Hacker News new | ask | show | jobs
by benreesman 897 days ago
This is indeed what I was referring to and along with RoPE and related techniques is a sort of "meta-attention" in which a cost-effective scalar pointwise calculation can hint the heavyweight attention mechanism with super-linear returns in practical use cases.

In more intuitive terms, your bog-standard transformer overdoes it in terms of considering all context equally in the final prediction, and we historically used rather blunt-force instruments like causally masking everything to zero.

These techniques are still heuristic and I imagine every serious shop has tweaks and tricks that go with their particular training setup, but the Rope shit in general is kind of a happy medium and exploits locality at a much cheaper place in the overall computation.

2 comments

My understanding is that Mistral uses a regular 4K RoPE that is "extends" the window size with SWA. This is based on looking at the results of Nous Research's Yarn-Mistral extension: https://huggingface.co/NousResearch/Yarn-Mistral-7b-128k and Self-Extend, both of which only apply to RoPE models.
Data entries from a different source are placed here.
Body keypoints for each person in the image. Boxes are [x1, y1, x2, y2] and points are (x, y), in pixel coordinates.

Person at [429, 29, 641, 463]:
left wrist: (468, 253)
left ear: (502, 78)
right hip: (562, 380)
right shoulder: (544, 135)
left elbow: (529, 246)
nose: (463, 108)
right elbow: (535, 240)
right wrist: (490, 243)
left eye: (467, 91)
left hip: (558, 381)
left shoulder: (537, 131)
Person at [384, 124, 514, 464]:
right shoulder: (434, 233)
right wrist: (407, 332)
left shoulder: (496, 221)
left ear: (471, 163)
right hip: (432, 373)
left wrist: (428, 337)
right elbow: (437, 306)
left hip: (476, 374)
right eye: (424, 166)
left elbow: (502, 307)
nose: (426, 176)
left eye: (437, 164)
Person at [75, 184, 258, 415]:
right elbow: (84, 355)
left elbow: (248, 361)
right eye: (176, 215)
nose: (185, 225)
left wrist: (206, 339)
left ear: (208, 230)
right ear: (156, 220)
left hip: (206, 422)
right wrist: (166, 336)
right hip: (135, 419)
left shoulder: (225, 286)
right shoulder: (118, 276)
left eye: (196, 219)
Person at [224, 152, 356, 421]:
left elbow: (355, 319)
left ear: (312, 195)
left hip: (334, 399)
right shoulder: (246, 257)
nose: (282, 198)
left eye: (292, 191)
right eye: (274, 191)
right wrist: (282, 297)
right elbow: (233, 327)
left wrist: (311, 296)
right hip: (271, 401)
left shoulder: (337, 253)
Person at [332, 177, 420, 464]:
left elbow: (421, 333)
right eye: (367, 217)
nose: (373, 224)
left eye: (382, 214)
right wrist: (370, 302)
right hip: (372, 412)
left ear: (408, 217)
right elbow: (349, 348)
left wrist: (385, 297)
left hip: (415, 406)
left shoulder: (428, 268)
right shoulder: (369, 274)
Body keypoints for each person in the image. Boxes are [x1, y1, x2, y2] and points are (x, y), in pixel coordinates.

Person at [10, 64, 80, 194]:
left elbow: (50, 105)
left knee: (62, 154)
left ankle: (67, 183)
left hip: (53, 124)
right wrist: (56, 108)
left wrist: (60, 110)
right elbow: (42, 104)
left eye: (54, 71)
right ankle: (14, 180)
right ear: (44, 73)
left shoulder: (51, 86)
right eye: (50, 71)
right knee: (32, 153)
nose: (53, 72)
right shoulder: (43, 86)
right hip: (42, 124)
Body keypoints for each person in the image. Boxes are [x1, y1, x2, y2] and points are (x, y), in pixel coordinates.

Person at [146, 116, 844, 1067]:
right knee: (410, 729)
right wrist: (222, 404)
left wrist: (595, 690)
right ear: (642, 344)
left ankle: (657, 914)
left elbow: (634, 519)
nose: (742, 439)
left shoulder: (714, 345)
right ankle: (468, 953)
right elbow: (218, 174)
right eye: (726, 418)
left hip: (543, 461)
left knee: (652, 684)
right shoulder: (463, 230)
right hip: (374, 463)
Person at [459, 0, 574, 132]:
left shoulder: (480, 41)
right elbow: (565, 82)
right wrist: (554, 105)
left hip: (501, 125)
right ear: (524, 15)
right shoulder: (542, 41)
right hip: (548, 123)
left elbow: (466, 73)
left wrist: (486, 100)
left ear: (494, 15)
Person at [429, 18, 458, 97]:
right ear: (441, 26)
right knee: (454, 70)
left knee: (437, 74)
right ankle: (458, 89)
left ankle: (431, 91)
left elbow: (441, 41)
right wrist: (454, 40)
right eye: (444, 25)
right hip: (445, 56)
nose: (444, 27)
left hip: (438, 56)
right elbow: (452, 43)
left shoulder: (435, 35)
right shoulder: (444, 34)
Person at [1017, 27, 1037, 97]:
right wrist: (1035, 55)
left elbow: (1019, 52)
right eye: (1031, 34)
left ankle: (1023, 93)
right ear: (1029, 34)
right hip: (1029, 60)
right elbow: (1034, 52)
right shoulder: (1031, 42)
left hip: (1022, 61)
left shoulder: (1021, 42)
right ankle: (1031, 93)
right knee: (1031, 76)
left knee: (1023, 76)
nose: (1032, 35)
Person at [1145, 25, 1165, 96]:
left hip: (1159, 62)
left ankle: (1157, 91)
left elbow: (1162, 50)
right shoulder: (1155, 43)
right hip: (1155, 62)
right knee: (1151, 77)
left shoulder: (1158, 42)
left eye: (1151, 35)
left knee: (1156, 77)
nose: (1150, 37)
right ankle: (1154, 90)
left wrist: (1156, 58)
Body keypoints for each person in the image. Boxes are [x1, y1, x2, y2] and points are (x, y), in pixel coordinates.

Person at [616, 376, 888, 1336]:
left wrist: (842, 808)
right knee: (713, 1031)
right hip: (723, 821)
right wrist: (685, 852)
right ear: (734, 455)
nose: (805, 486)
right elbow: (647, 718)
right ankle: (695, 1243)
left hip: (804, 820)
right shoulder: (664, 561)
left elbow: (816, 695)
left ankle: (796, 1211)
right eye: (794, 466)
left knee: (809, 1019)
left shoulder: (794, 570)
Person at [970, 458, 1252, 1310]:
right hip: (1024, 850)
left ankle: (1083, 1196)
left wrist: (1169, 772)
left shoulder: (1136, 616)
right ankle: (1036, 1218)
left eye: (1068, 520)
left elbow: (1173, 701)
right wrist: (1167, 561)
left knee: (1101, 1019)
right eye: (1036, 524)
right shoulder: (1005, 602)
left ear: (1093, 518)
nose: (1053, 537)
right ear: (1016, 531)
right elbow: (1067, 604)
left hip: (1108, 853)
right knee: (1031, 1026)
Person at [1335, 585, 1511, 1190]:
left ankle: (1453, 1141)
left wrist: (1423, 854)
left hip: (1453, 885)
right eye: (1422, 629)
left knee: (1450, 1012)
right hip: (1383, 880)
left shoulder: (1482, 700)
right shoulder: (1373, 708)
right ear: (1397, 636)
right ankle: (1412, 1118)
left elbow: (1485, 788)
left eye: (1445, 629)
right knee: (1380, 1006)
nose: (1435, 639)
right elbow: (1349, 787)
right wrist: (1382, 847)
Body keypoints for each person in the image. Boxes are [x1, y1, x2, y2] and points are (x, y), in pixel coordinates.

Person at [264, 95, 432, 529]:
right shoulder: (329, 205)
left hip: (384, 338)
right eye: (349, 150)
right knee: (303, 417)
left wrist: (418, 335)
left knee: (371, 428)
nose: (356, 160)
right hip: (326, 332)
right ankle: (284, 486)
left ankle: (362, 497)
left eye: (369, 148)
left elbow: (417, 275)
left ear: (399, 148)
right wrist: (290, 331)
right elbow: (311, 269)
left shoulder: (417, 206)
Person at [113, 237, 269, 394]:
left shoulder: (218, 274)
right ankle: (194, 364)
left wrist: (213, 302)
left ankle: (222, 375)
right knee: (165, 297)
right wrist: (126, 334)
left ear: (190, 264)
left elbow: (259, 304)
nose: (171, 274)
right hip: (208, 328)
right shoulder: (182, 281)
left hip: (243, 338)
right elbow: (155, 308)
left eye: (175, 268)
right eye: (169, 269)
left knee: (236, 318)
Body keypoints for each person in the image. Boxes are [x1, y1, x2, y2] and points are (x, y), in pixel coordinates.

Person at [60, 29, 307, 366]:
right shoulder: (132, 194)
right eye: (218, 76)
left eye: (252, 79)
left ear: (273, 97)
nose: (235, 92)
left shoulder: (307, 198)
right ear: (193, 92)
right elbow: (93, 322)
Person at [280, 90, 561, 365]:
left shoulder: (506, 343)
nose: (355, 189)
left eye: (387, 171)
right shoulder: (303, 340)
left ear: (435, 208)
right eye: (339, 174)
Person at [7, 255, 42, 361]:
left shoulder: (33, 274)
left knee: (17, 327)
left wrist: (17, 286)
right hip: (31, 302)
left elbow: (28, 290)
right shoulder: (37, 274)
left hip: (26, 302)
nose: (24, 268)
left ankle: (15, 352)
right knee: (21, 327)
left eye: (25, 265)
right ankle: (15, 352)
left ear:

There are quite a few recent attention extension techniques recently published:

* Activation Beacons - up to 100X context length extension in as little as 72 A800 hours https://huggingface.co/papers/2401.03462

* Self-Extend - a no-training RoPE modification that can give "free" context extension with 100% passkey retrieval (works w/ SWA as well) https://huggingface.co/papers/2401.01325

* DistAttention/DistKV-LLM - KV cache segmentation for 2-19X context length at runtime https://huggingface.co/papers/2401.02669

* YaRN - aforementioned efficient RoPE extension https://huggingface.co/papers/2309.00071

You could imagine combining a few of these together to basically "solve" the context issue while largely training for shorter context length.

There are of course some exciting new alternative architectures, notably Mamba https://huggingface.co/papers/2312.00752 and Megabyte https://huggingface.co/papers/2305.07185 that can efficiently process up to 1M tokens...

imo mistral-medium is worse than mixtral. Do you have API access?